Shigaraki Tea bowl, known as “Mizu-no-ko”

Shigaraki Tea bowl, known as "Mizu-no-ko"
Shigaraki Tea bowl, known as "Mizu-no-ko"
Shigaraki Tea bowl, known as “Mizu-no-ko”

Height 9.4cm, Bowl 9.9cm, Base 5.1cm, Diameter 5.1cm
Nezu Museum
 This is a masterpiece among Shigaraki tea bowls and has been highly valued since ancient times. On the back of the lid of the inner box, Kakusai Haraso, the sixth generation of Omotesenke, wrote on the box, “Mizu-no-ko Shigaraki tea bowl left (hanashii) Daitokuji Dainaka den”, which suggests that it was owned by Dainaka Sokin, the 208th generation of Daitokuji, and that it was handed down from Tsuda Sogyo to his son Etsuki Sogan before that.
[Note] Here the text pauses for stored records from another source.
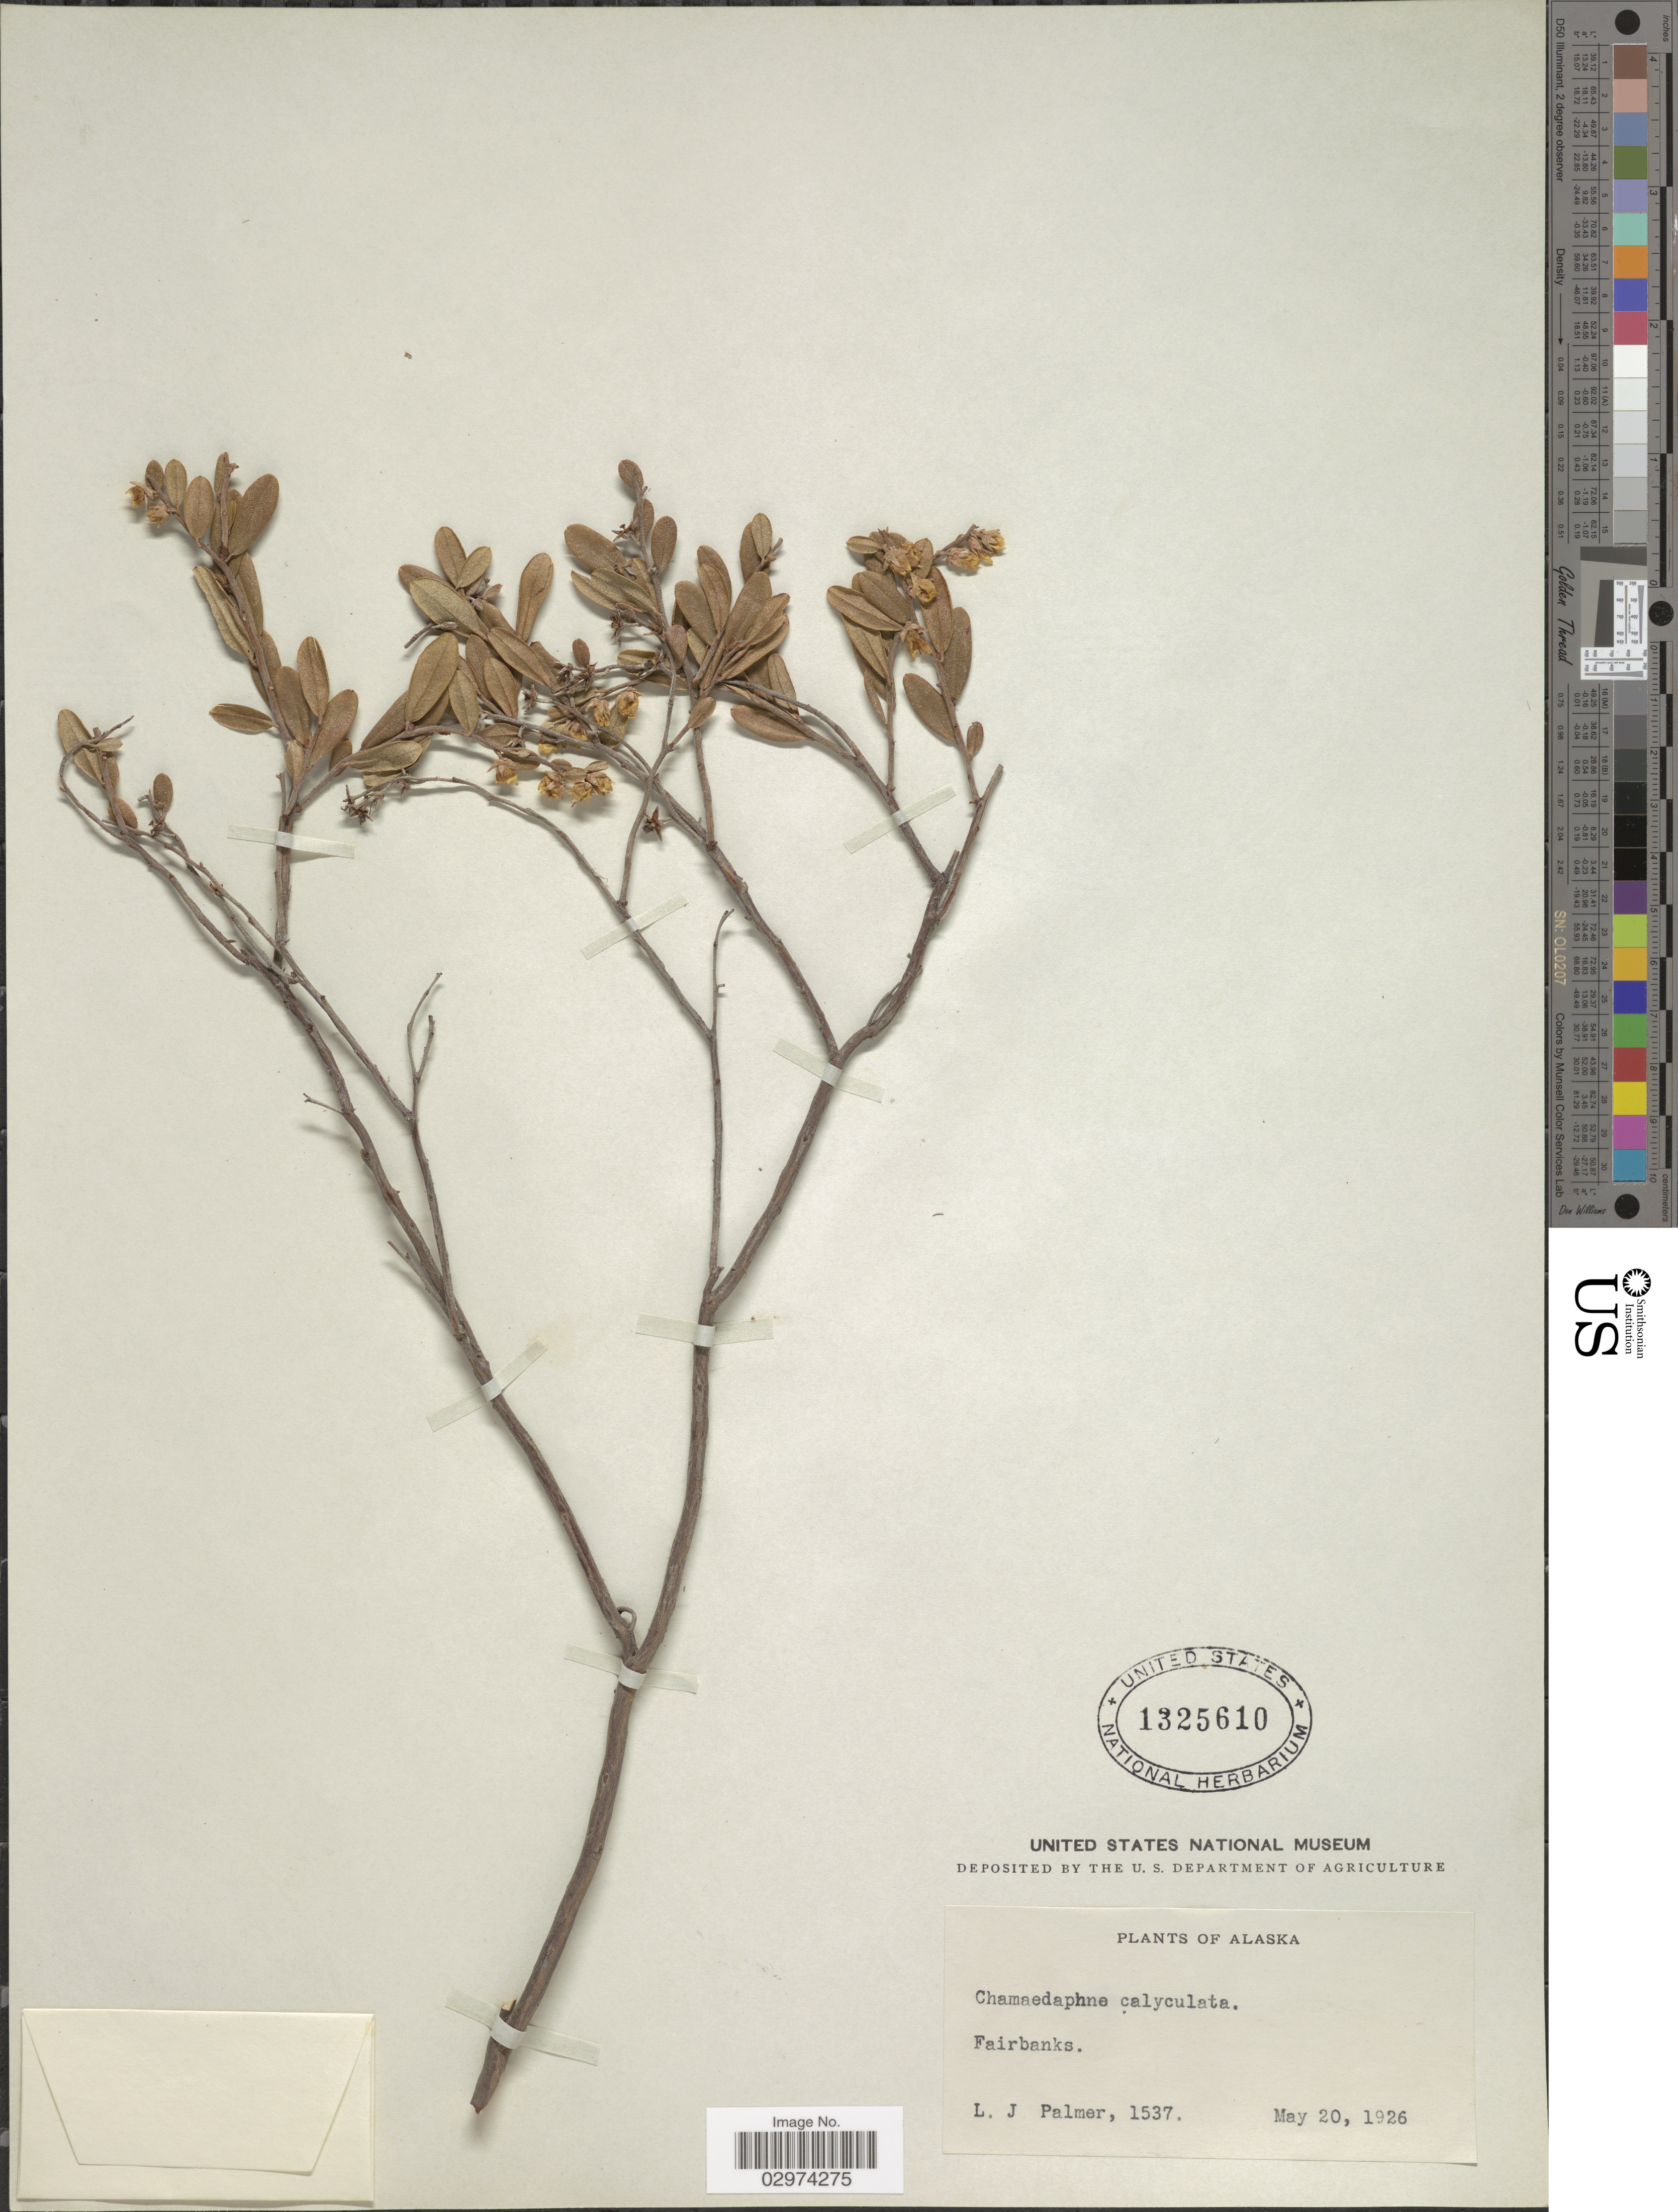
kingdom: Plantae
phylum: Tracheophyta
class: Magnoliopsida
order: Ericales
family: Ericaceae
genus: Chamaedaphne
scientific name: Chamaedaphne calyculata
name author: (L.) Moench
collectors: L. J. Palmer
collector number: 1537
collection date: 1926-05-20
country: United States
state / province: Alaska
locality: Fairbanks.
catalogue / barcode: US 1325610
 It is a small, rounded tea bowl, slightly thickly molded, with a unique and interesting shape, as if it had been hand-set. The reddish-brown clay is covered with ashes, and white feldspar grains of various sizes are scattered in the reddish-brown clay.
 It was later handed down to Tanaka Sensai and Fuyuki Kiheiji in Fukagawa, Edo, and became the property of Lord Matsudaira Fumai during the Kansei era (1615-1644), and then to Nezu Aoyama O. It is now in the collection of Nezu Museum.